Sonntag, 22. Mai 2016

So kommt das.



Unzählige Bücher beschäftigen sich mit der Frage wie es zu Hitlers Aufstieg kommen konnte, der in Deutschland immer noch „Machtergreifung“ genannt wird.
Das ist aber falsch, denn Hitlers Partei wurde demokratisch gewählt; er bekam eine reguläre parlamentarische Mehrheit.
Er ergriff nicht etwa die Macht, sondern die Deutschen haben ihn ganz freiwillig zum Reichskanzler gemacht.

Historisch ist dieser Vorgang so gut erforscht, daß der SPIEGEL kürzlich fragte, ob es überhaupt möglich ist noch irgendetwas zu Hitler zu schreiben, das noch nicht gesagt worden wäre.

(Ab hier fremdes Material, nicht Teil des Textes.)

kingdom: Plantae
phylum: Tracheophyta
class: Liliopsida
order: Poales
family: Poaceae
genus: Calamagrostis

Als später Geborener, der sich angesichts der grotesken Gröl-Reden „des Führers“ und der schaurigen „Mein Kampf“-Lektüre fragt, wie man nur so einen Mann wählen konnte, weiß ich natürlich, daß Jahrzehnte später ein anderer Eindruck Hitlers dominiert.
Man kann nicht das Wissen um das, was noch kam, völlig ausklammern, um sich wirklich in die Zeit vor 1933 zu versetzen.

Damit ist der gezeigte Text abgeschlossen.